Swami Sivananda’s last instructions are, “Remember, Forget.” Remember the Divine and forget or let go, of everything else. This simple instruction summarizes the basic approaches of Yoga.
Jnana and Bhakti
On the one hand, Jnana Yoga nurtures the concentrated state of mind which is ideally focused on an uplifting object such as a divine name (mantra) or presence; and on the other hand, Bhakti Yoga is the practice of self-surrender, or letting go of our attachments: ideas and expectations, memories, concepts, and limited knowledge.
Both Jnana Yoga and Bhakti Yoga require conscious effort. The Jnana Yogi focuses the mind and attaches to a worthwhile goal, such as Knowledge or the Self. Whereas, the Bhakti Yogi releases oneself from effort, trusting in God, to relax on what already is.
Jnana practices strength
The Jnana Yogi practices to strengthen the mind, to bring stillness and calm to the mind, to be able to reflect the true picture of the Self within, which is Happiness Absolute.
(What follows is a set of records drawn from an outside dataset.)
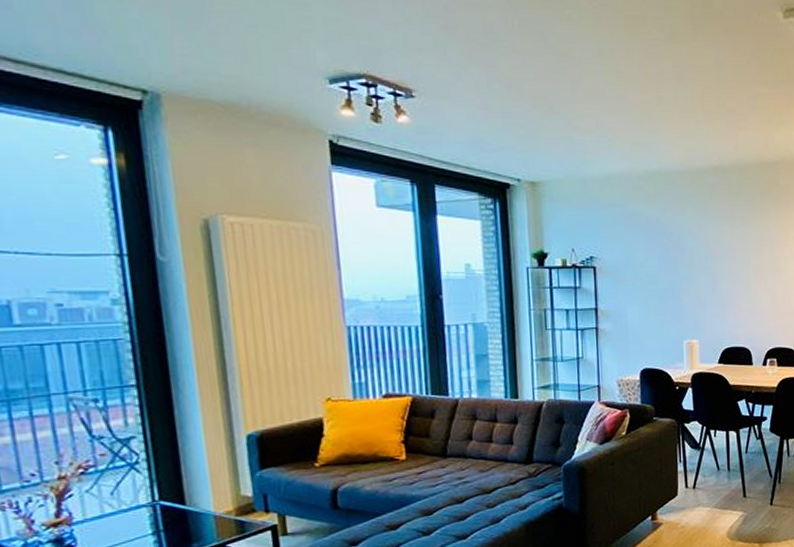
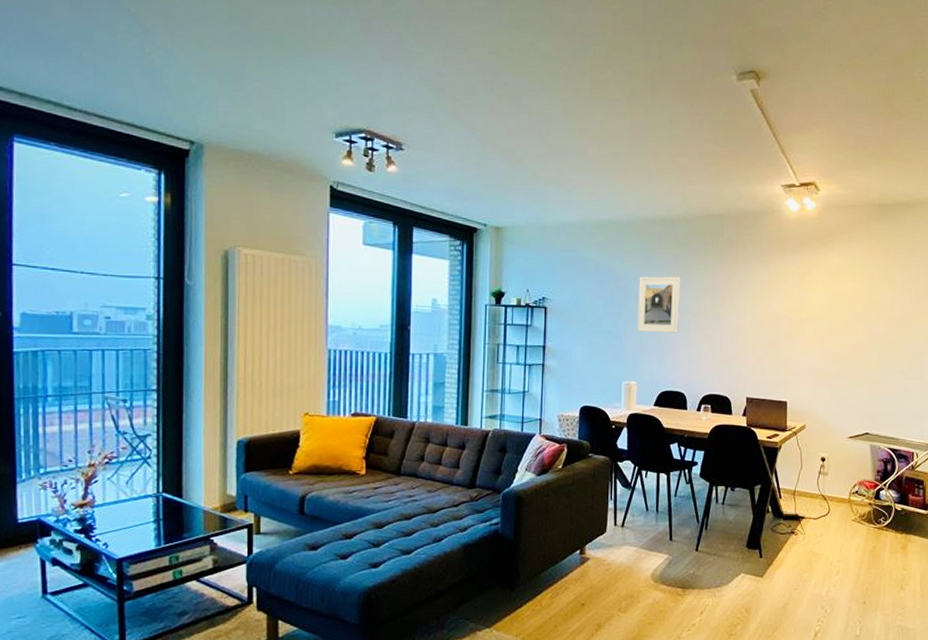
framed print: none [693,229,739,288] -> present [637,276,681,333]

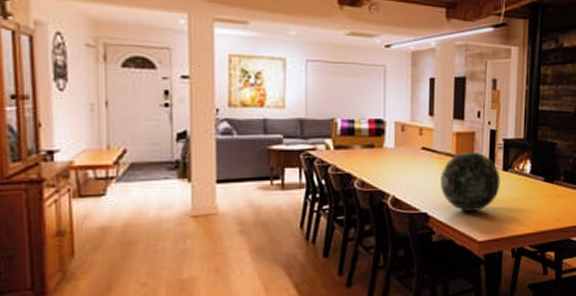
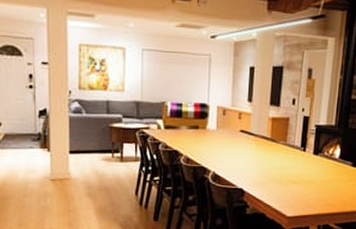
decorative orb: present [441,152,501,212] -> none [256,135,311,191]

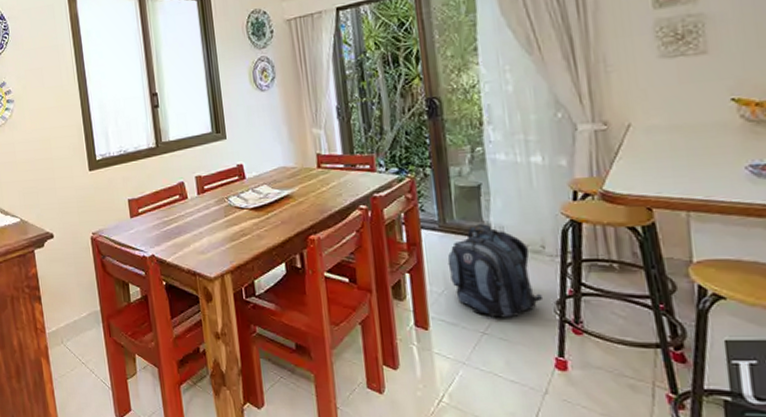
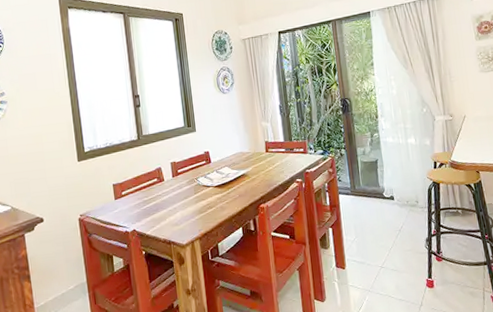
backpack: present [447,224,544,318] -> none [357,188,418,256]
Bhakti practices letting go
The Bhakti Yogi knows already that whatever we come up with in our mind is limited, and knows that we do not know the bigger picture or the will of God. Therefore, the best strategy is to let go of all preconceived ideas and to detach.
Attachments bring suffering
If you are attached to any object of this world, be it a person, an object or a circumstance, you will lose your freedom and become enmeshed in that object. Attaching oneself to the Supreme purifies all Egoistic intentions, and draws one closer to the Supreme Being, to the Pure Reality. Attachment to the Supreme will eventually give you your Self and your Freedom.
- To practice detachment refers to our human tendency to involve ourselves in every aspect of our life
- to treat even temporal objects as absolute truth or reality.
- Through our attachment to objects we lose the perspective that life is but a big school to learn
- (to remember!) that we are the Atman, that we are the Truth in all things and not some separate entity or appearance.
Detachment implies that one remains established in the Self and lets go of everything else.
How much we practice concentration and how much we practice self-surrender and detachment depends on one’s personality in the first place. An emotional person works it out by remembering God and by offering all of one’s emotions to the Divine, trusting that God knows best and all is happening by His will. A strong-minded person practicing Jnana Yoga, might just focus the mind on an uplifting object, meditating on the Divine, until nothing else remains.
Swami Sivananda said, “Serve the Self, Love the Self (or God), Meditate on the Self, and Realize the Self.”